ネットで情報を得ることは便利で社会を生きていく上で重要なことだけど、現実の空気や人肌を感じ、時間を共有してみることもまた然りだ。
というわけでこのブログを読むような奇特な若者には、今一度「具合が悪くなるくらい自分の頭で考え、痛みを感じ傷跡が残るくらい自分の手で触れること」の重要性を知り、時に思い出して貰いたい。

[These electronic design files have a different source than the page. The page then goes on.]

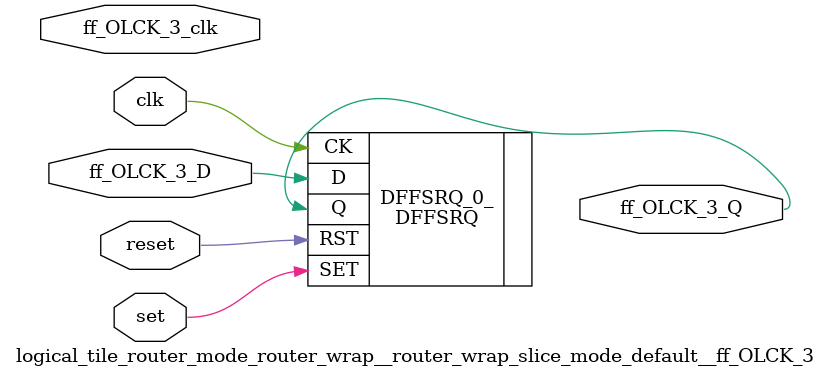
<source format=v>
`default_nettype none

module logical_tile_router_mode_router_wrap__router_wrap_slice_mode_default__ff_OLCK_3(set,
                                                                                       reset,
                                                                                       clk,
                                                                                       ff_OLCK_3_D,
                                                                                       ff_OLCK_3_Q,
                                                                                       ff_OLCK_3_clk);
//----- GLOBAL PORTS -----
input [0:0] set;
//----- GLOBAL PORTS -----
input [0:0] reset;
//----- GLOBAL PORTS -----
input [0:0] clk;
//----- INPUT PORTS -----
input [0:0] ff_OLCK_3_D;
//----- OUTPUT PORTS -----
output [0:0] ff_OLCK_3_Q;
//----- CLOCK PORTS -----
input [0:0] ff_OLCK_3_clk;

//----- BEGIN wire-connection ports -----
wire [0:0] ff_OLCK_3_D;
wire [0:0] ff_OLCK_3_Q;
wire [0:0] ff_OLCK_3_clk;
//----- END wire-connection ports -----


//----- BEGIN Registered ports -----
//----- END Registered ports -----



// ----- BEGIN Local short connections -----
// ----- END Local short connections -----
// ----- BEGIN Local output short connections -----
// ----- END Local output short connections -----

	DFFSRQ DFFSRQ_0_ (
		.SET(set),
		.RST(reset),
		.CK(clk),
		.D(ff_OLCK_3_D),
		.Q(ff_OLCK_3_Q));

endmodule
// ----- END Verilog module for logical_tile_router_mode_router_wrap__router_wrap_slice_mode_default__ff_OLCK_3 -----

//----- Default net type -----
`default_nettype wire




</source>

まぁ物心つく前からパソコンと仲良くしてきた俺が言うのも説得力無いか(笑
でもやたらめったら旅したり引っ越したり、社会や産業、進化、遺伝子、感染症等の本を読み漁ったり、多方面の人と議論したり、311直後に海岸沿いを横断したり、そこで際どいボランティアをしたり、皆良い経験になったよ。


ヒトは今、進化を迫られている状況

元々自然界はある程度のバランスが保たれるように出来ている。

例えば311震災に豪雨、原発や政治、経済、少子高齢化の問題。

結局は自然界の中で起こっている事象で、言うなれば人間、特に日本人に対して個体数減少を誘発するような負荷が掛かっている状況だ。
一つ一つの問題に理由を付けることは容易に出来るけど、これは日本に人が住みすぎている、かつ豊かな生活をしすぎているのが根本的な原因ではないのだろうか。

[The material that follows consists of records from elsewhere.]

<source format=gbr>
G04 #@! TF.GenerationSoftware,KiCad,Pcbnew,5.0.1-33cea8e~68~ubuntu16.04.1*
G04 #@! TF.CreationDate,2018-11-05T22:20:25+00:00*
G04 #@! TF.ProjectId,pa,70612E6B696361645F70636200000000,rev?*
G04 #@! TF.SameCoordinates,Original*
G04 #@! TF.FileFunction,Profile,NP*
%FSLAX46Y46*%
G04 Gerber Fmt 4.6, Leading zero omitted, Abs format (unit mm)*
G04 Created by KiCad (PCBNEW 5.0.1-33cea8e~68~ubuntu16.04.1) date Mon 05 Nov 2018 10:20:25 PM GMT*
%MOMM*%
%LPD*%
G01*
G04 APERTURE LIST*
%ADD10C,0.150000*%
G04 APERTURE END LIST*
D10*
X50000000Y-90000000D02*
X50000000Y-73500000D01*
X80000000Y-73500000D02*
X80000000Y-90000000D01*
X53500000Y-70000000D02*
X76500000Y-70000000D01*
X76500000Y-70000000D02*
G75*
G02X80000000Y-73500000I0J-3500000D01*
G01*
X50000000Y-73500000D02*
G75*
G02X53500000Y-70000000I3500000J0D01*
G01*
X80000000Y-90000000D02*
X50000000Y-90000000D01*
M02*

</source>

日本の国土及び社会制度、それを設計運用する日本民族の受容力の限界に達したように感じる。
(例えば日本の人口が1/100だったら、原子力発電所を作る必要は無かっただろう。でも現実に戦後の日本には数千万~1億超の人間が常に生活していた。原発を日本に作ったのは紛れもなく日本人で、善政や仁政、悪政を行ってきたのもまた同じ日本人だ。)

地球上の生物は様々な淘汰を経て進化し栄え滅んできたけど、ヒトは世代を跨がずに飛躍的な適応と進化(技術開発や制度の変更、精神面の発達、新しい文化の創造、そしてそれらの次世代への継承)を遂げられる動物。良い問題解決法を見つけ受容力を大きくしたり、効率化を行うことによってさらに個体数を増やしたり豊かになることは可能だと思う。

そして志を持ち、己が信じる正しいことに向かって進もう、導こうと尽力する人達が現実にいる。素晴らしいことだ。

でも皆が皆、一斉にその"正しい方向"を向いて"正しいこと"に向かって進むことが出来るわけではない。
頭で分かってはいても出来ない人達だっている、そもそも物事の捉え方や考え方が全く異なる人達もいる、それは分かってあげて欲しい。
進化するとき全員が同じ方向を向かないのはごく自然なことなんだ。適応放散だって起こり得る。

というわけで神っつぁん、災厄災害は来世紀までお預けな。落ち着いて、しばし待たれよ。あと貧乏揺すりも余震が起きるので禁止。

みたいなことを一緒に飲んでいたフランス人に言ったら、日本語で「シラナイ」と言われた。ゴメンヨ。I am a pen.